Collins, Shukla & Redmiles (2002) ont proposé l'étude de cas d'une équipe de travail d'une grande entreprise multinationale. Après avoir mené des entretiens avec 32 employés d'un groupe de travail responsable du support à la clientèle, les auteurs ont identifié les différents éléments qui constituent la théorie de l'activité:

objet, sujet, artefacts, règles, communauté, ... Cela leur a permis d'émettre des recommandations dans le but d'améliorer les pratiques de travail dans l'équipe étudiée.
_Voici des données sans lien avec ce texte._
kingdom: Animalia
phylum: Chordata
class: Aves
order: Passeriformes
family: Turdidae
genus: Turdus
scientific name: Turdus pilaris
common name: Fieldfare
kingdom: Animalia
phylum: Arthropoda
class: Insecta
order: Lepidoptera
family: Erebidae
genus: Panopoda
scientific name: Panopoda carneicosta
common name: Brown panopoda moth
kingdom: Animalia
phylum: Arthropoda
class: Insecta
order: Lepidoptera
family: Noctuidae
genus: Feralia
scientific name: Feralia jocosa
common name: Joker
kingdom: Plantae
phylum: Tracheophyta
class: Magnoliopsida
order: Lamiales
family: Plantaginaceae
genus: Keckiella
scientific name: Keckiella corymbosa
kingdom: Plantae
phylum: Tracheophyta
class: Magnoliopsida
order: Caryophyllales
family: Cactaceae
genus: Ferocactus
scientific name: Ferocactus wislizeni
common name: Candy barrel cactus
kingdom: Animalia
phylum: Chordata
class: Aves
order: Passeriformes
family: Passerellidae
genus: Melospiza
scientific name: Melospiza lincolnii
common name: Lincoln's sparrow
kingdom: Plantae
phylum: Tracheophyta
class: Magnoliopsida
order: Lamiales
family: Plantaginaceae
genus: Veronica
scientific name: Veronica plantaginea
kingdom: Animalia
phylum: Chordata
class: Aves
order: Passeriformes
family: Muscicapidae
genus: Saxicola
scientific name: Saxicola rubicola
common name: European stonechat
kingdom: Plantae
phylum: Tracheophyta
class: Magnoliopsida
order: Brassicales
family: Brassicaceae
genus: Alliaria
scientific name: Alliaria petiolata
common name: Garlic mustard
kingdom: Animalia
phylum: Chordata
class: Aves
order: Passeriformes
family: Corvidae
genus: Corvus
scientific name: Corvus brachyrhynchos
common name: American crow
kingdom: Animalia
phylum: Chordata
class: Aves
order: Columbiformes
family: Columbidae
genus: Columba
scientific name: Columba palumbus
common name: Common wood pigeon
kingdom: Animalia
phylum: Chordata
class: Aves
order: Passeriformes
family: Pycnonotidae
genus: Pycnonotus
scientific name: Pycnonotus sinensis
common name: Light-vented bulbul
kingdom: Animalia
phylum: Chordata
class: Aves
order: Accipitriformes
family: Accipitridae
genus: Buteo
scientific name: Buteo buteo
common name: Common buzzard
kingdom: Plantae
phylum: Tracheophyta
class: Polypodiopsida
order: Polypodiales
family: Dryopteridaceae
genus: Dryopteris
Lorsque les auteurs ont présenté leurs résultats aux participants de leur étude, ils ont constaté que le modèle d'Engeström n'était pas évident à comprendre, provoquant quelques confusions chez les participants, notamment en ce qui concerne les relations entre les différents éléments et la notion d'objet, mal comprise. Cela est dû au langage commun, qui ne comprend pas "objet" dans le même sens que dans la théorie de l'activité. Cependant, comme points positifs, les auteurs relèvent que leur analyse a permis une prise de conscience de la part des personnes impliquées de leurs activités. Cela a également permis aux auteurs d'identifier les aspects fondamentaux du système d'activité étudié. Bien que cette approche demande une grande maîtrise des concepts sous-jacents, elle possède des aspects pertinents pour la conception.